Peki, cilt yaşlandıkça cilt tabakalarında zamanla meydana gelen olaylar, cildin koruma görevini ve su tutma kabiliyetini nasıl etkiliyor?
Üst tabaka : Epidermisin üzerinde bulunan stratum corneumda sürekli ölü hücre-yeni hücre değişimi gerçekleşir ve bu katman yaşam boyu çok fazla değişiklik göstermez. Çalışmalar bu tabakanın yaş ilerledikçe bir miktar inceldiğini, ancak koruma işlevini yerine getirmeye ve altındaki tabakalardaki su kaybına karşı koymaya devam ettiğini göstermektedir. Yaşınız ilerledikçe ölü deri hücreleri cildin yüzeyinden daha yavaş atılır ve bu durum da yaşlı ciltlerin gençlere göre neden daha sert olduğunu açıklar.
Pigment üretimi : Ciltte, güneşten korunmaya yarayan pigmentler vardır. Melanin olarak bilinen pigment üretiminden sorumlu hücrelere ise melanosit adı verilir ve bu hücreler epidermisteki hücrelerin yüzde 3'ünü oluşturur. Her bir melanosit yaklaşık 36 deri hücresi için melanin üretir.
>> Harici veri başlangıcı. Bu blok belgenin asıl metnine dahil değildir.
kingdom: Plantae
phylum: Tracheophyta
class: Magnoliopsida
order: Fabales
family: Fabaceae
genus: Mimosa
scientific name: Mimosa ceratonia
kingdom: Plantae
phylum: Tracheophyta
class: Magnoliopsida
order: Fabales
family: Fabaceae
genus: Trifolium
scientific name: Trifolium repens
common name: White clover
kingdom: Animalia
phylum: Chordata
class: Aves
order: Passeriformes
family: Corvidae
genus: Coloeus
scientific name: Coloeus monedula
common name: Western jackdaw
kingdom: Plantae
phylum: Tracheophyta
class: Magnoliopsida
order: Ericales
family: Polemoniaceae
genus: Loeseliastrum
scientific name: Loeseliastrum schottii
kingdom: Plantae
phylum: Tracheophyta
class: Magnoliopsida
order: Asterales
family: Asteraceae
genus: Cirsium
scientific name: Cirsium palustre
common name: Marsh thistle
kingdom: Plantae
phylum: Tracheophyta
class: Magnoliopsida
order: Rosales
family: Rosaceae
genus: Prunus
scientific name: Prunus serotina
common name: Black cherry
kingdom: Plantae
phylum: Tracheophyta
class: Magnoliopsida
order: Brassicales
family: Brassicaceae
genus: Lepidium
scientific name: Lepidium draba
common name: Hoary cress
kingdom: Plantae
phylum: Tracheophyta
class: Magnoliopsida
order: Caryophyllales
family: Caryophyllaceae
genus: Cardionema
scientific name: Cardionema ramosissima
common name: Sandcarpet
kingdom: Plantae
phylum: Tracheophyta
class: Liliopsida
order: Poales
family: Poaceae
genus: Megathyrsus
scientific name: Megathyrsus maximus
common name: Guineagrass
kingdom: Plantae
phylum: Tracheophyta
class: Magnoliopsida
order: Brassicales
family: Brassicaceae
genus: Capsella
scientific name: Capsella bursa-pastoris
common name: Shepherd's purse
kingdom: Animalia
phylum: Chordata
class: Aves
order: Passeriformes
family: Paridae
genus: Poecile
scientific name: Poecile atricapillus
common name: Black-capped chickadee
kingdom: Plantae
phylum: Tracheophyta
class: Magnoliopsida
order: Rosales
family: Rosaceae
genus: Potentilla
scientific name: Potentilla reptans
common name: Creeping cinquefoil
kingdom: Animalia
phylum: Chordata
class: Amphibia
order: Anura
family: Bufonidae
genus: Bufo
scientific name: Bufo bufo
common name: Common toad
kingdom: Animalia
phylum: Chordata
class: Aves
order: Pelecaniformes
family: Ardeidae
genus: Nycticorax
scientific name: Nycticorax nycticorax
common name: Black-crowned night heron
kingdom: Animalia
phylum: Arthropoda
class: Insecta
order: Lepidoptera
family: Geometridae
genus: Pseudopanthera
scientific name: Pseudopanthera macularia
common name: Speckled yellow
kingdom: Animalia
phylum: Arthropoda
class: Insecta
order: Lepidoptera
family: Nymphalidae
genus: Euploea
Erişkin hayatının ilerleyen her 10 senesinde aktif melanositlerin sayısı tahminen yüzde 10 ile 20 oranında düşüş gösterir. Kalan melanositlerin yitirilenlerin yerini telafi etmeye çalışmasından dolayı bir yerde fazladan pigment üretimi söz konusu olurken, başka bir yerde melaninin tamamen kaybolması durumu ya da melanin üretiminde düşüş göze çarpar.
Enfeksiyon savaşçıları : Langerhan hücrelerinin sayısı da zamanla azalma gösterir. Epidermisteki bu hücreler cildin bağışıklık sisteminde temel görevleri üstlenir. Yabancı maddelerin veya mikroorganizmaların farkına varmak ve saldırı için işaretlemek onların görevidir.
Cilt bağları : Epidermisin dermisle buluştuğu yerde yaşla gelen değişimler gözlenir. Dermisten, epidermise çıkan dokular bir masanın parçalarını bir arada tutan vidalar gibi bu iki tabakayı bir arada tutar. Zamanla bu çıkıntılar düzleşir. İki tabaka, besinler ve nemi tutan molekülleri eskisi gibi kolay paylaşamamaya başlar. Ayrıca tabakalar cilt gençken olduğu kadar sıkı bir biçimde birbirlerine bağlı olmadığı için en ufak bir darbe bile birbirlerinden ayrılmalarına sebep olabilir. Yaşlı ciltlerde genç ciltlere göre daha fazla ödem olmasının sebebi budur.